If you ask it to check options within the mail transaction itself (called “deep protocol tests” in the readme), even if a system passes, it drops the connection, because it can no longer pass it on to the mail server. Then, the next time the system connects, it is passed directly to the real mail server. It’s similar to, but not quite the same as greylisting.

I’ve been testing a configuration for a few weeks now in which Postscreen checks the initial connection against some spam blacklists. If that’s passed, the connection is passed on to the usual smtp daemon, which may still reject it using Postgrey.

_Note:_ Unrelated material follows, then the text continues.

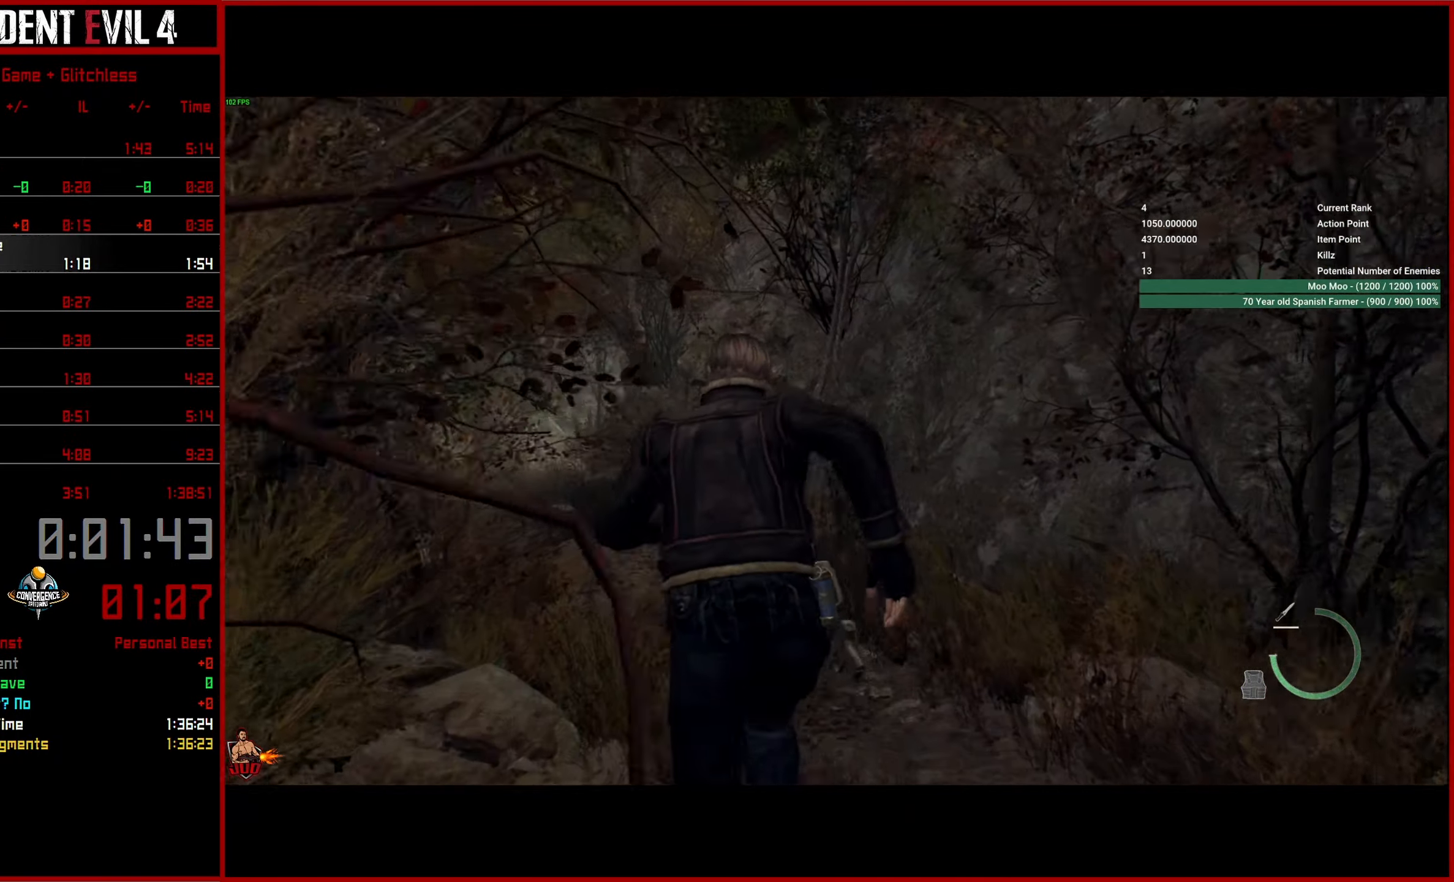
{"buttons": [], "left_stick": "up", "right_stick": "left", "events": []}
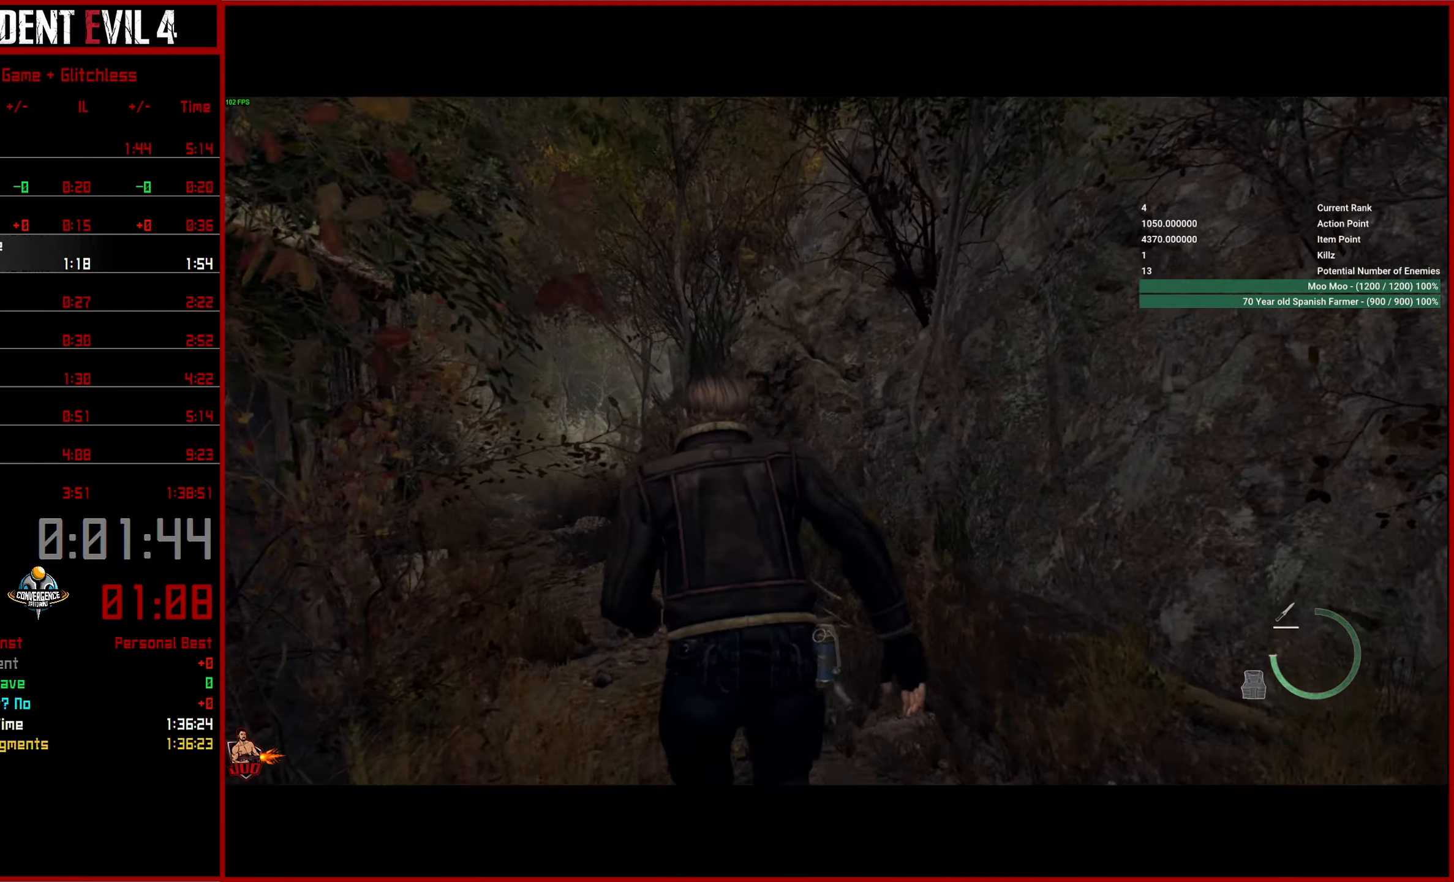
{"buttons": [], "left_stick": "up", "right_stick": "left", "events": []}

Effectively then, these tweaks simply put Postscreen in front of Postgrey, and use it to drop connections based on spam blacklists. I’ve found so far that it has drastically reduced the amount of junk I get in my quarantine folder – but I don’t feel I’ve used this config long enough to 100% recommend it to people. You may, for example, want to tweak the blacklists used, or the way they’re scored.

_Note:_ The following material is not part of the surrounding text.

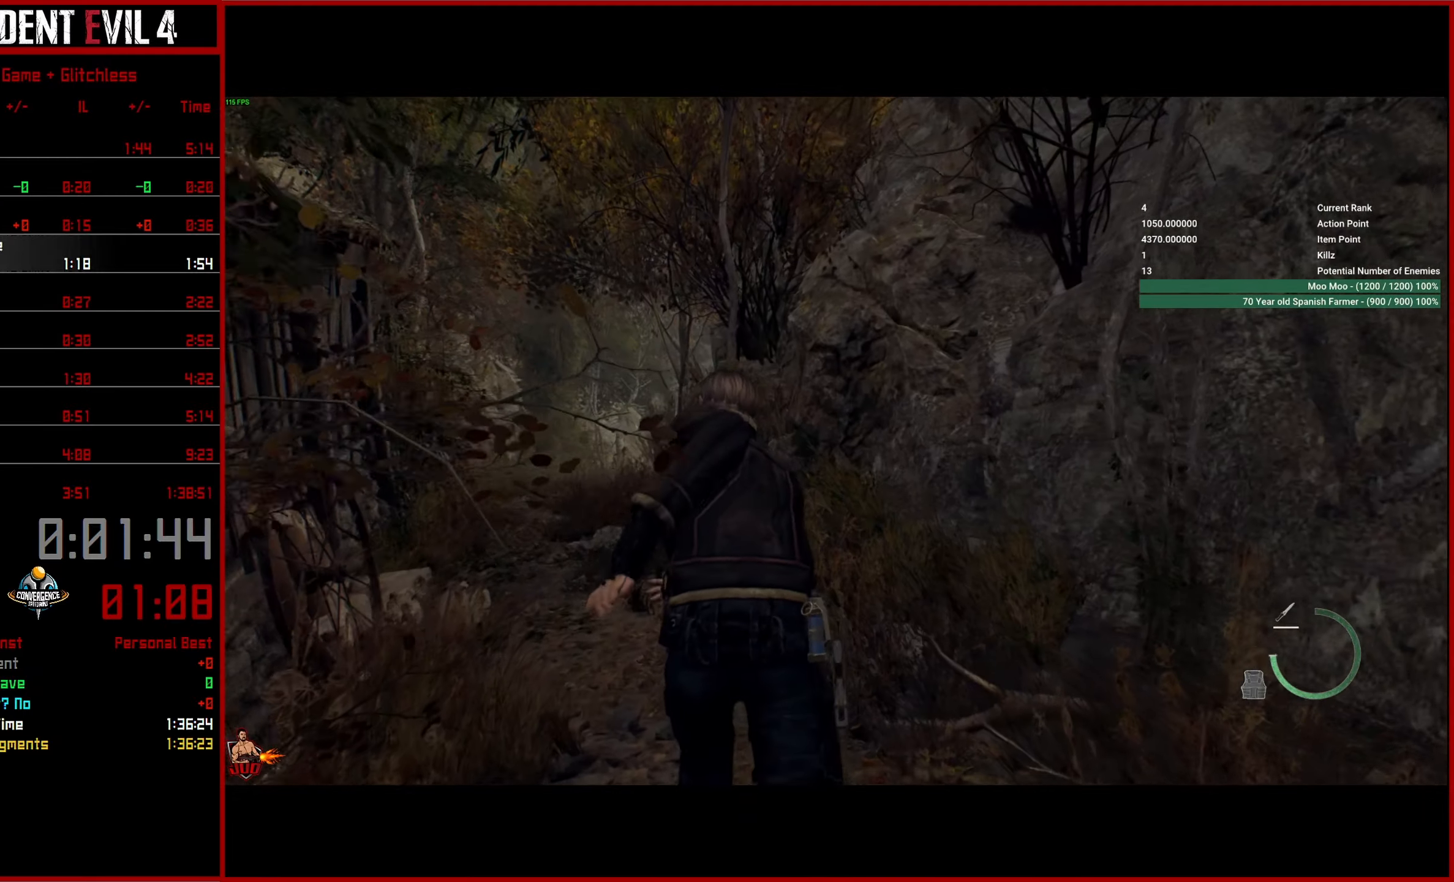
{"buttons": [], "left_stick": "up", "right_stick": "center", "events": [[67, "right_stick", "center"]]}
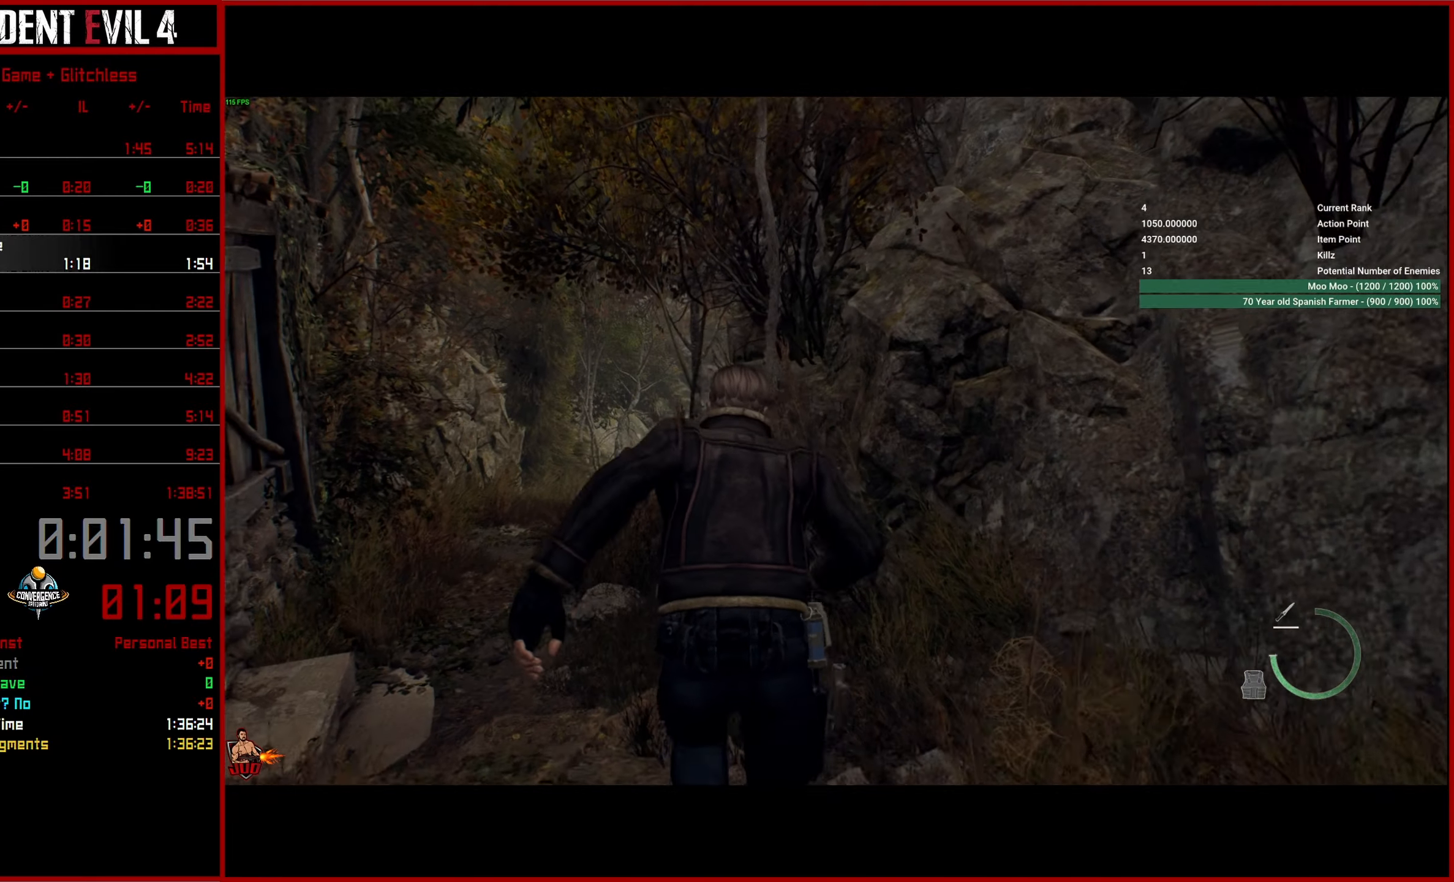
{"buttons": [], "left_stick": "up", "right_stick": "center", "events": []}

Setting Postscreen options

There are a lot of options for Postscreen, which the how-to I linked above explains. Fortunately all the ‘deep protocol tests’ are turned off by default, so all we need to add in the Postfix main.cf configuration file is a few lines that enforce black hole tests using DNS Block Lists. In this config I’ve used SpamHaus alongside SpamCop and SORBS, with more weight assigned to SpamHaus. Note that some DNSBL services require you to register, and some also charge, or have limits to the number of queries per day. Always check the conditions before using a service.

It’s also worth stressing that, to start with, you should probably change the ‘enforce’ options to ‘ignore’ and look in your mail logs to see what messages would be rejected by PostScreen, and perhaps try different combinations of DNSBLs and weightings. That warning out of the way, here’s what to add to your main.cf:

# post screen
postscreen_access_list = permit_mynetworks
postscreen_greet_banner = NW networks - please wait
postscreen_dnsbl_threshold = 2
postscreen_dnsbl_sites = zen.spamhaus.org*2
     dnbsbl.sorbs.net
     bl.spamcop.net
postscreen_dnsbl_action = enforce
postscreen_greet_action = enforce

The next change is to make some alterations to master.cf, which determines which services run. Find the line relating to the main smtp service (which will start ‘smtp’) and comment them out, including the lines that have the options for it.

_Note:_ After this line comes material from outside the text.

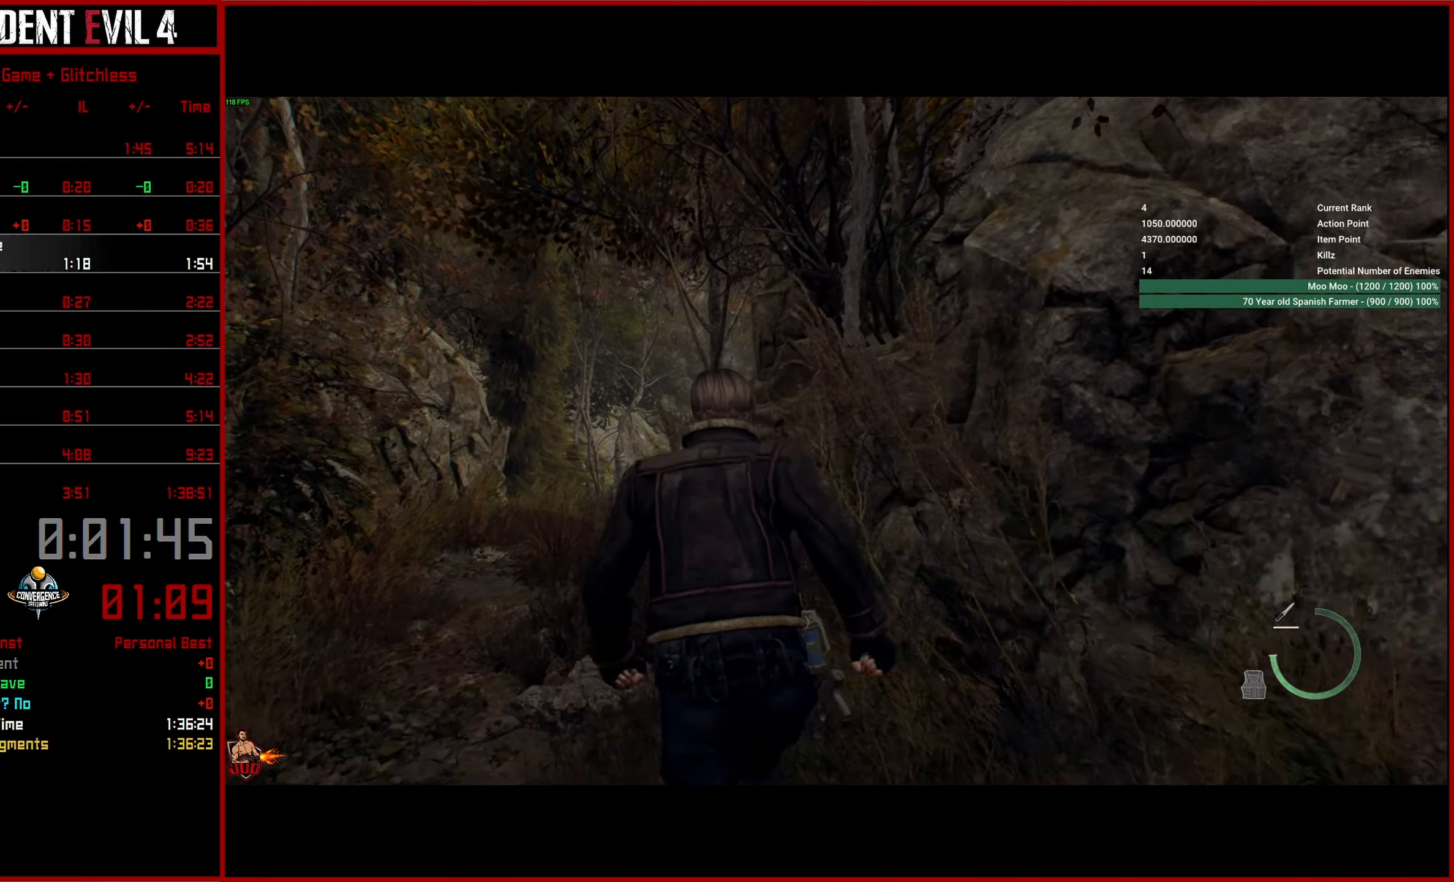
{"buttons": [], "left_stick": "up", "right_stick": "center", "events": []}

If you have started with a recent version of Postfix, there should be a line for Postscreen that’s commented out. Uncomment it so that it reads

smtp      inet  n       -       y       -       1       postscreen

Do similarly with the lines for tlsproxy and dnsblog:

dnsblog   unix  -       -       y       -       0       dnsblog
tlsproxy  unix  -       -       y       -       0       tlsproxy

Now we diverge slightly from the official tutorial, which tells you to simply uncomment the smtpd pass service, which is what Postscreen passes connections to when it’s happy with them. We want that to continue using our Amavis filtering setup, which is on port 10024. (PostGrey is controlled by the check_policy_service setting in master.cf). So, this is what we need

smtpd     pass  -       -       y       -       -       smtpd
    -o smtpd_proxy_filter=127.0.0.1:10024
    -o smtpd_client_connection_count_limit=7

After making these changes, you can use the postfix reload command. Check /var/log/maillog for messages from postscreen, which will let you see what it’s deciding. I recommend doing that for a few days at least, with

postscreen_dnsbl_action = ignore

before changing it to ‘enforce’, or tweaking the weights of the different blacklists. You’ll see entries in /var/log/maillog with the text ‘DNSBL’ when mail matches, which can help you see how it’s behaving.